§ **REQUEST**: Where a line in the listing contains the string "ΝΑΥΚΛΗΡΟΙ", copy that line out.
------------
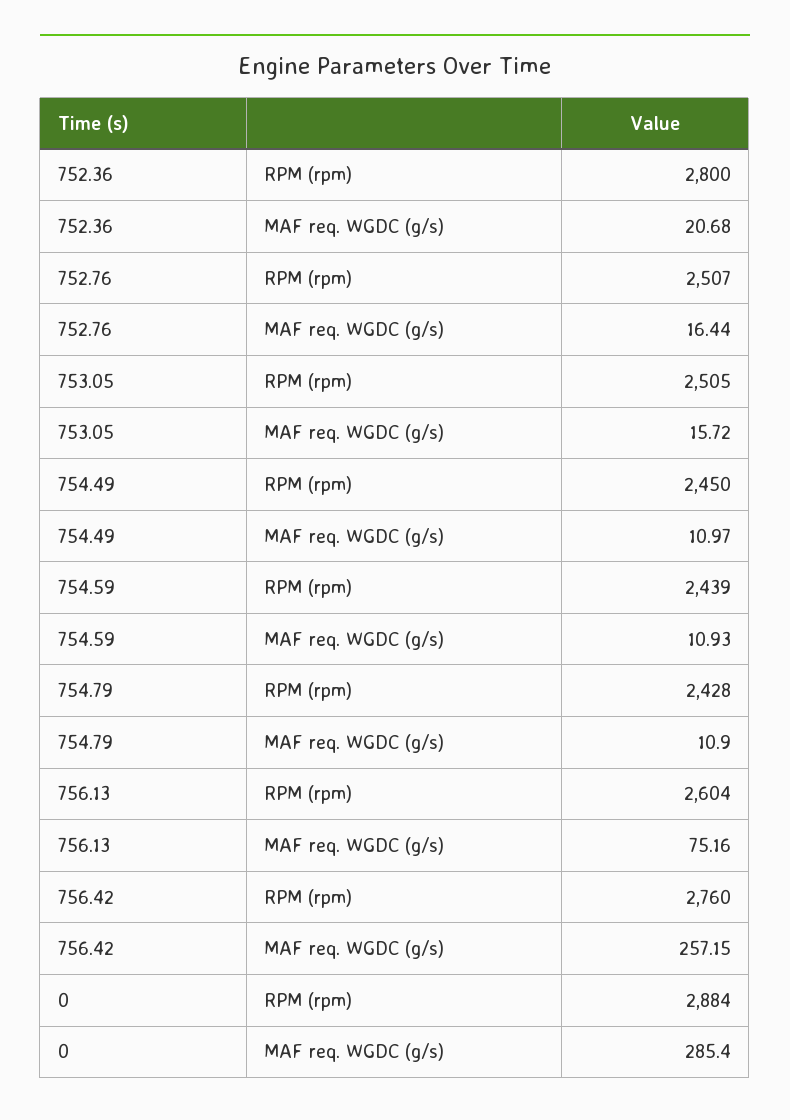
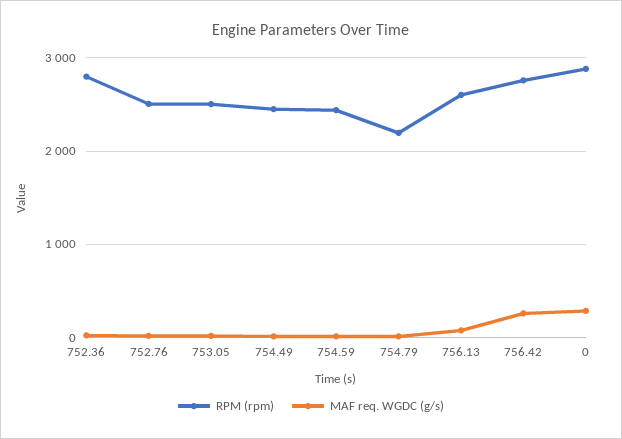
RPM (rpm), 754.79: 2428 -> 2200

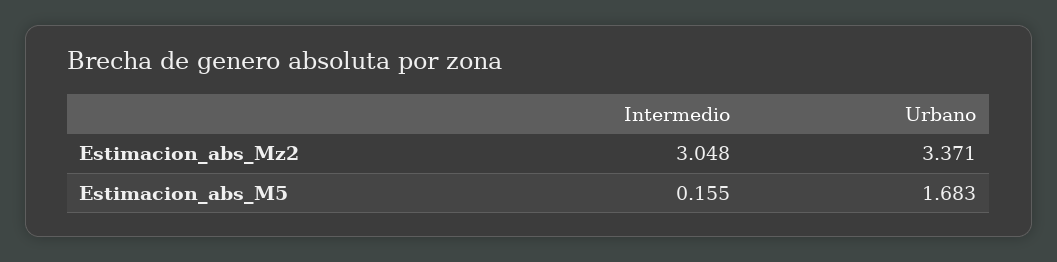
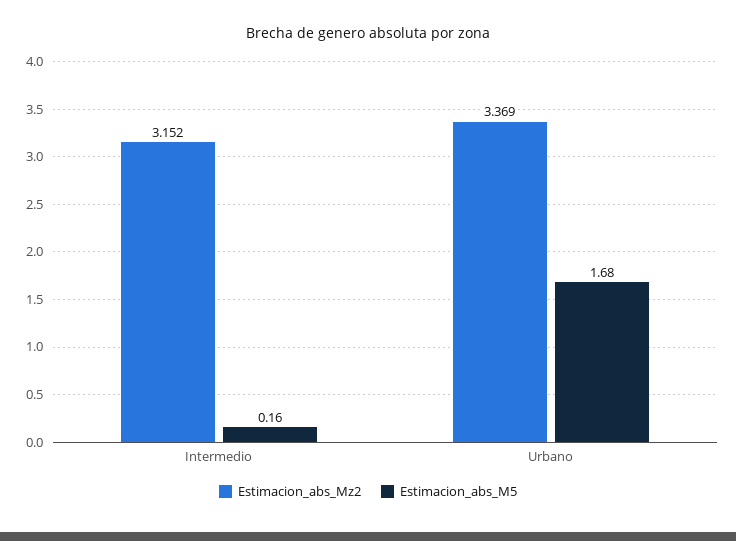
Estimacion_abs_Mz2, Intermedio: 3.048 -> 3.152
Estimacion_abs_Mz2, Urbano: 3.371 -> 3.369

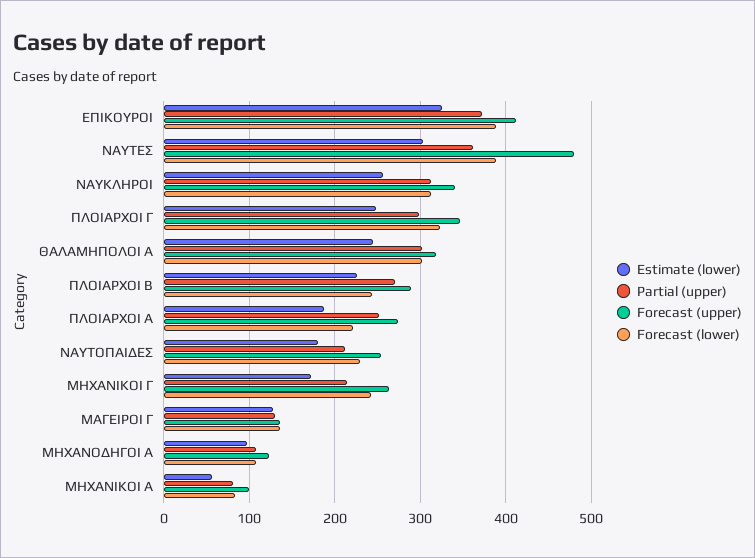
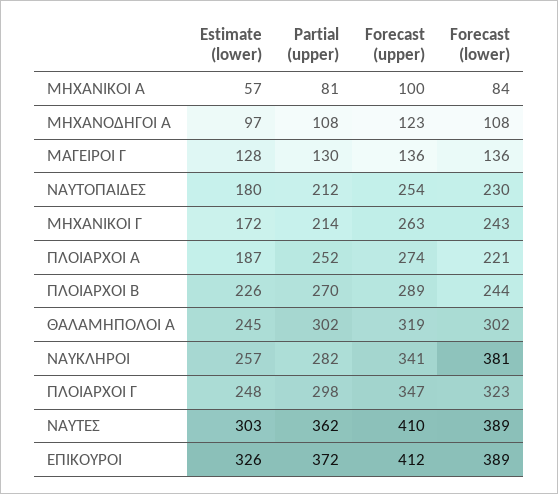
Forecast (upper), ΝΑΥΤΕΣ: 480 -> 410
Partial (upper), ΝΑΥΚΛΗΡΟΙ: 310 -> 282
Forecast (lower), ΝΑΥΚΛΗΡΟΙ: 310 -> 381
------------
§ **WORKED SOLUTION**:
Partial (upper), ΝΑΥΚΛΗΡΟΙ: 310 -> 282
Forecast (lower), ΝΑΥΚΛΗΡΟΙ: 310 -> 381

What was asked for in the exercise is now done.